There’s a new shake up happening in the sports industry at the moment, and in one of the main organiser’s words, traditional sports “Can’t see if coming”.
Last week BBC radio produced a great programme called “The Rise of the Cyber Athletes” – it’s one of those radio programmes where they place a camera in the studio which kind of converts it into a standard TV programme…
The audience for watching cyber athletes compete in international electronic games tournaments is growing very quickly. And that audience is bringing considerable revenues and investment.
Cyber athletes have sports nutritionists, sports psychologists, training camps, rigorous training regimes – often up to 16 hours a day, and attract large audiences to live events.
Tournaments take place in traditional stadia such as Wembley Stadium, or US Ice Hockey venues, and can pull in live crowds of 8-50,000. On top of that, a million viewers will watch the competitions live online. Weekend tournament can attract over 7 million viewers.
The most well-known live game streaming websites is Twitch, which was bought by Amazon last summer for $970 million. Twitch’s average view time for a video is 109 minutes. This is double the length of other video websites’ view times, and starts encroaching on traditional TV channel view times.
Twitch has high quality videos. Webcams stream the player and what they are saying to other players, and video overlays show the money they’ve earned and key subscribers.

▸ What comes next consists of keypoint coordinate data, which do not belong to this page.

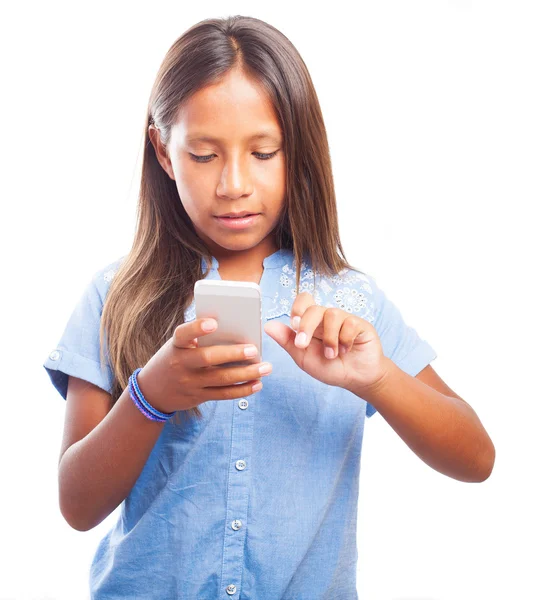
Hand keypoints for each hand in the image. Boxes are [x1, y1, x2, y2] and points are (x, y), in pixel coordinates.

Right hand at [136, 318, 271, 412]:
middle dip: (233, 354)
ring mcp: (189, 383)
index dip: (197, 328)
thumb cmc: (175, 358)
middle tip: (254, 350)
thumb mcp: (179, 346)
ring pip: (221, 379)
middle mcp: (181, 364)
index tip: (214, 323)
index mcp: (176, 345)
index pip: (184, 334)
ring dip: (246, 374)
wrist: (153, 391)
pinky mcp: (198, 397)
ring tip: (266, 367)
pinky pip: (223, 394)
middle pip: (208, 358)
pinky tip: (257, 383)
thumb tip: (236, 330)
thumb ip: (199, 339)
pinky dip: (242, 389)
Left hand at [263, 292, 389, 395]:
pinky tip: (346, 350)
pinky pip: (350, 323)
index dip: (297, 308)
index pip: (303, 301)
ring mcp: (344, 319)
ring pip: (332, 314)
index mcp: (312, 323)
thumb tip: (267, 325)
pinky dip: (345, 340)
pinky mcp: (360, 324)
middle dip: (306, 327)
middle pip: (314, 308)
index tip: (294, 326)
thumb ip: (287, 341)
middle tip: (303, 345)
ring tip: (331, 355)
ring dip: (329, 339)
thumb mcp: (303, 357)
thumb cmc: (330, 368)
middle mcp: (327, 317)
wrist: (355, 379)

Like traditional sports, there are team uniforms, sponsorship packages and endorsements, where players can earn £200,000 a year.
Unlike other sports, cyber athletes can earn so much from just Twitch that they retire from playing the sport competitively. It’s like paying to watch a golfer on a driving range, who has retired at the peak of their game.

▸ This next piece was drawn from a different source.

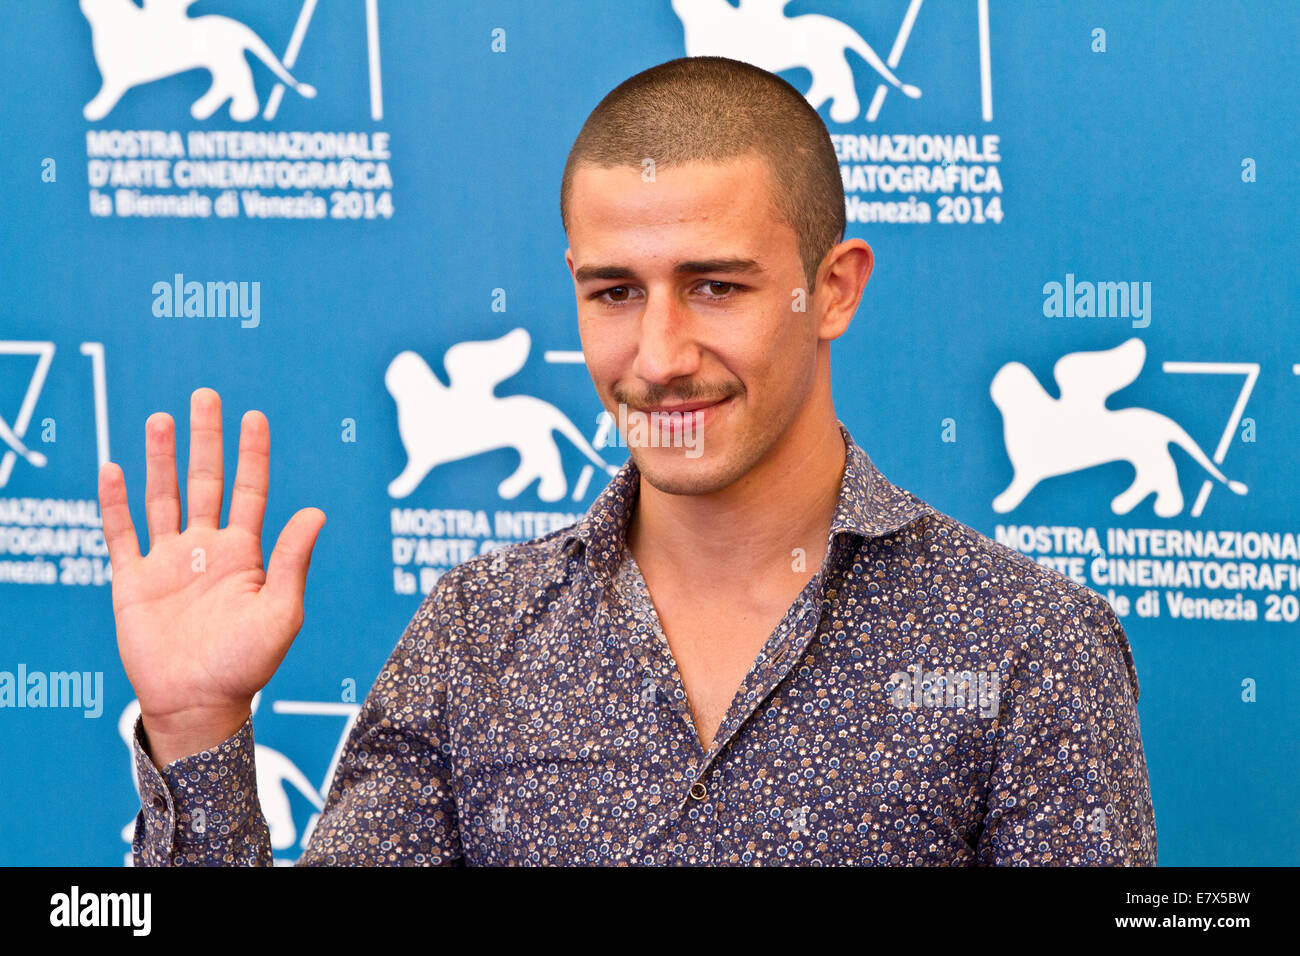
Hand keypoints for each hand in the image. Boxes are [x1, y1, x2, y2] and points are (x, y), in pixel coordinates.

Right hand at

To put the size of the sport into perspective, it already has a global audience the same magnitude as ice hockey and tennis. A major difference is that this global audience is a real size not an estimated size by Nielsen.
At the moment the professional players and organisers have no interest in TV coverage. It’s easy to say that young people don’t watch TV – but these spectators really don’t. They watch Twitch for a couple of hours a day instead.
One of the most astounding comments during the programme was when a young journalist flippantly started a description “The first time I came to a cyber-sport tournament I’d never been to a live stadium event before…”
I think the organiser is right when he said “Traditional sports can’t see it coming.”
The iPlayer video is only available until mid-February: http://www.bbc.co.uk/iplayer/episode/b050ssz2/the-rise-of-the-cyber-athletes
Update (19 February 2015):
Vue cinemas have joined forces with Gfinity, a company which promotes e-Sports in the UK. On 17 February they announced that the Vue cinema in Fulham Broadway, London will be converted into a gaming arena.
The press announcement, of a wider partnership between Gfinity and Vue, sounds like other cinemas may also be converted as gaming arenas.
Vue are in a challenging industry as their most recent financial report describes (revenue and profits are down YOY, 9.9% and 18.1% respectively) and e-Sports appears to be a great investment opportunity at this time.